Methods We used advances in computer vision and deep learning, namely a generalized form of high-dimensional statistical analysis, to develop a framework for characterizing mouse movement on multiple timescales using a single popular behavioral assay, the open-field test. The pipeline takes virtual markers from pose estimation to find behavior clusters and generate wavelet signatures of behavior classes. We measured spatial and temporal habituation to a new environment across minutes and days, different types of self-grooming, locomotion and gait.

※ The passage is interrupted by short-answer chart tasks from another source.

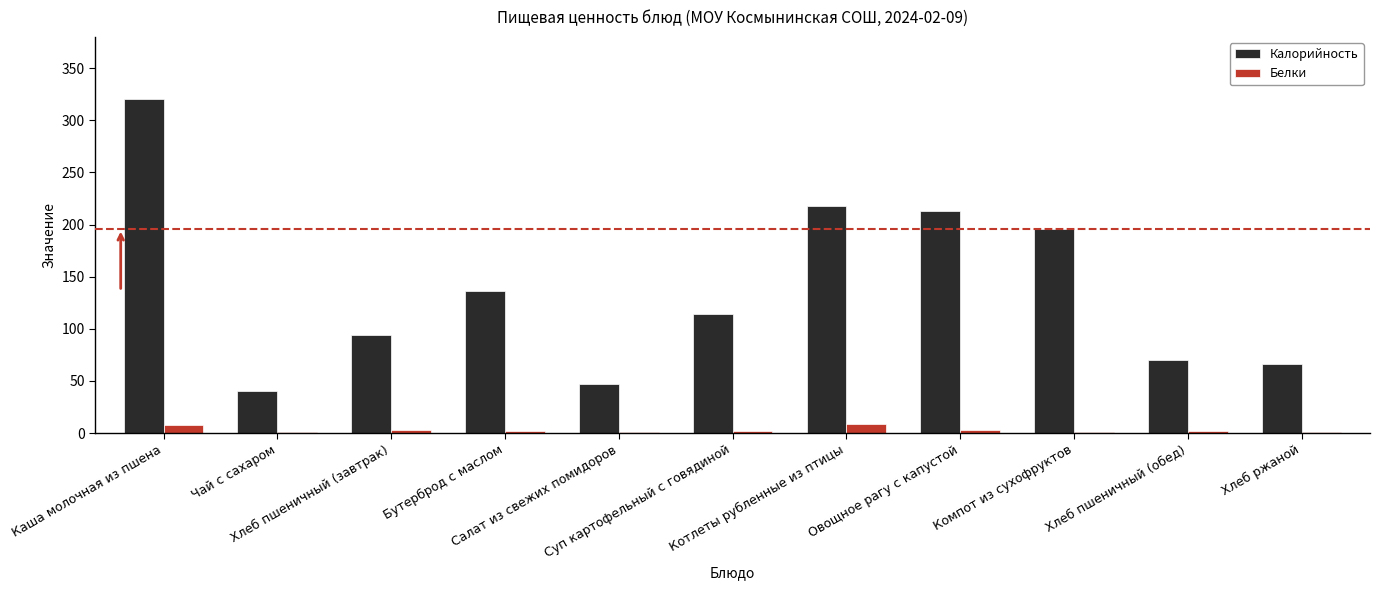

How many groups of bars are there?

11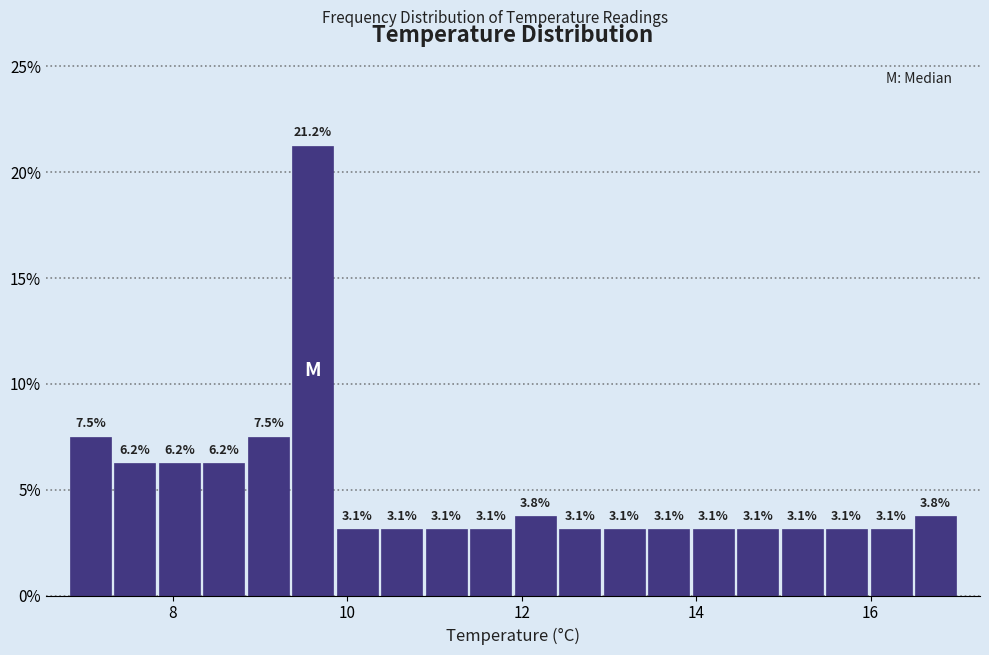

Around what value on the x-axis is the tallest bar? Give the approximate position of its centre, as read against the axis.

9.6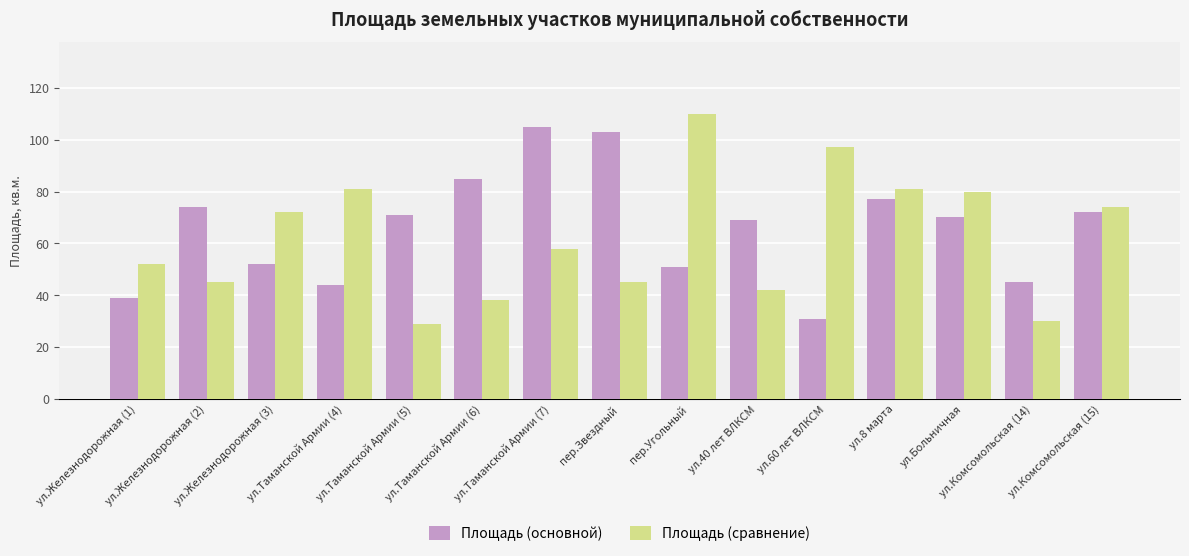

What are all the series names shown in the legend?

Площадь (основной), Площадь (сравнение)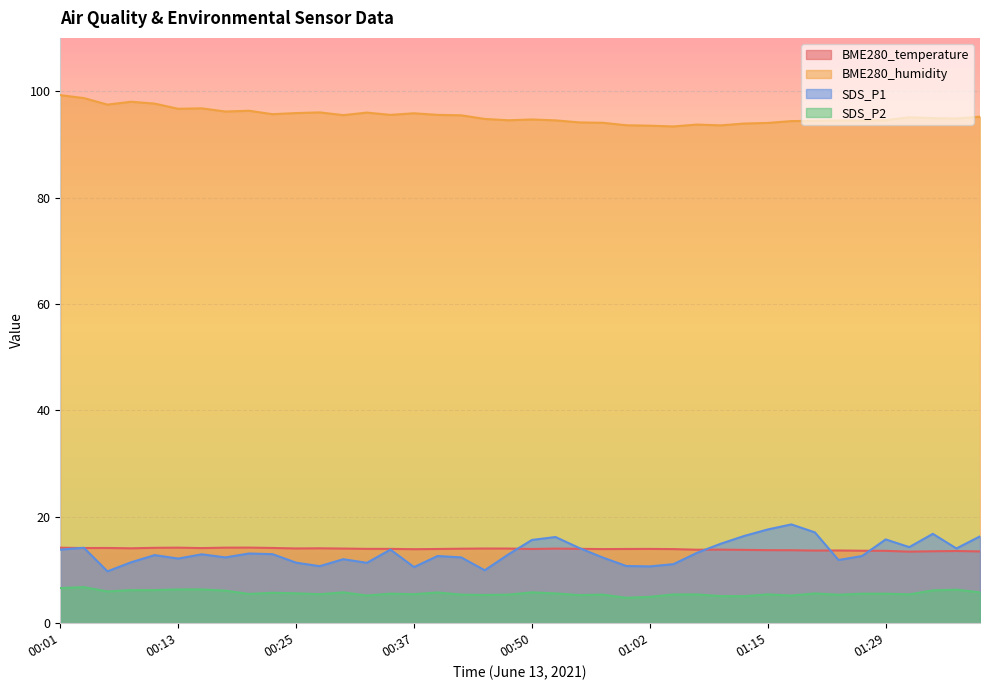

Is the value of SDS_P1 at 00:28 greater than the value of BME280_humidity at 01:32?

No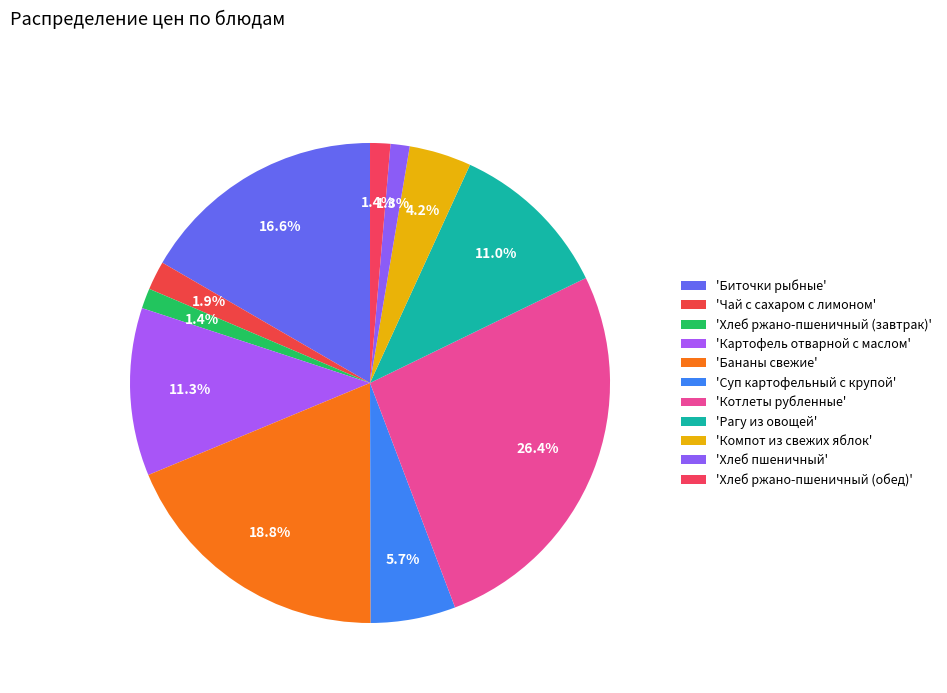

Count the number of slices in the pie.

11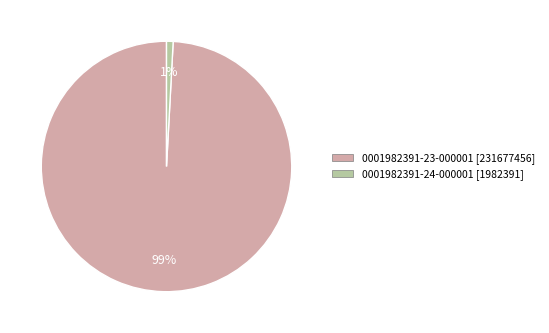

Which category has the smallest portion of the pie?

0001982391-24-000001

Results Both Cntnap2 knockouts and L7-Tsc1 mutants showed forelimb lag during gait. L7-Tsc1 mutants and Cntnap2 knockouts showed complex defects in multi-day adaptation, lacking the tendency of wild-type mice to spend progressively more time in corners of the arena. In L7-Tsc1 mutant mice, failure to adapt took the form of maintained ambling, turning and locomotion, and an overall decrease in grooming. However, adaptation in these traits was similar between wild-type mice and Cntnap2 knockouts. L7-Tsc1 mutant and Cntnap2 knockout mouse models showed different patterns of behavioral state occupancy.
Limitations Genetic risk factors for autism are numerous, and we tested only two. Our pipeline was only done under conditions of free behavior. Testing under task or social conditions would reveal more information about behavioral dynamics and variability.
Conclusions Our automated pipeline for deep phenotyping successfully captures model-specific deviations in adaptation and movement as well as differences in the detailed structure of behavioral dynamics. The reported deficits indicate that deep phenotyping constitutes a robust set of ASD symptoms that may be considered for implementation in clinical settings as quantitative diagnosis criteria.